More than 15 police officers a week are being attacked monitoring Britain’s transport networks, far higher than first thought.
There were 2,402 reported assaults against British Transport Police (BTP) officers in the three years to October 2018, Freedom of Information requests have shown.
These included one attempted murder, 13 sexual assaults, and 235 incidents of racially or religiously aggravated harassment against officers.
The revelations come after BTP admitted an error in figures provided to the Press Association and reported last month, with more than 450 additional incidents between 2015 and 2018.
Leeds station, in West Yorkshire, was second, with 92 , followed by Manchester Piccadilly with 88 attacks, and London Liverpool Street with 78.
A number of other stations in the capital also had high assault rates, with 73 at Stratford in east London, 62 at St Pancras, 58 at Euston.
Paddington and Waterloo stations had 49 and 47 incidents respectively.
One BTP officer who was attacked on duty told the Press Association he quickly returned to work because his absence cut his team’s manpower by a third.

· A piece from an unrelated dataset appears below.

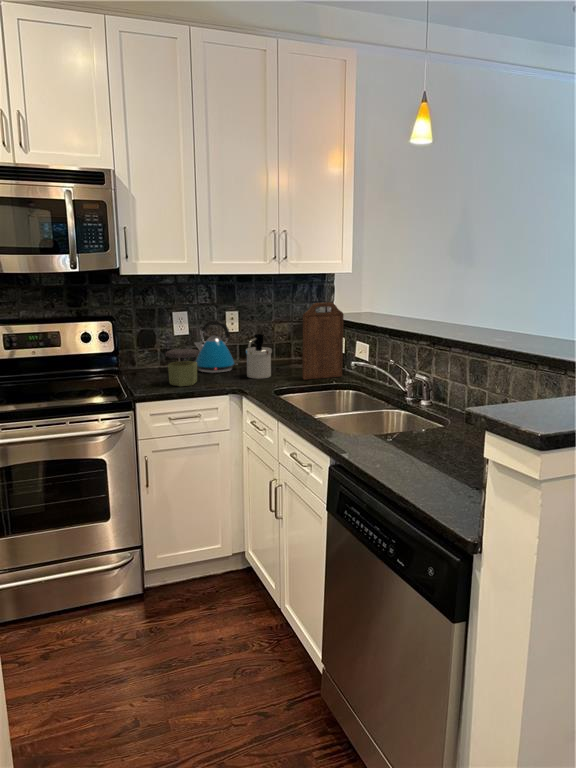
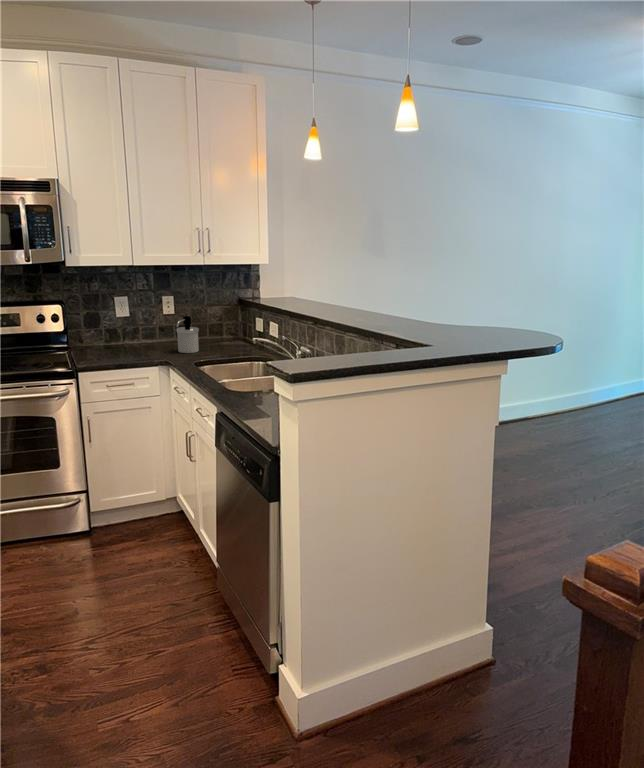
cutting board: present [302,302,344,380] -> none [222,290,258,354]
kettle: present [195,320,237,373] -> none [134,304,173,349]
jar: present [165,348,199,386] -> none [105,328,135,359]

Pc Adam Heslop was punched in the face when responding to a routine call in Lancaster in March 2017.
He said: “The longer I was away, the longer the cases would build up.
“It’s the first time in nine years of policing that somebody had succeeded in punching me.
“I didn’t expect it at all and I felt a bit useless.”
The force have called the figures “shocking” but said CCTV recording helps in tracking down offenders.
Superintendent Darren Malpas of the British Transport Police said: “Attacks on officers will not be tolerated and every assault is one too many.
“These figures are a shocking reflection of the risks officers face while trying to keep others safe.
“Thankfully we police a CCTV rich environment, and our police officers are equipped with body worn cameras, which mean we have a variety of evidence available to bring offenders before the courts.”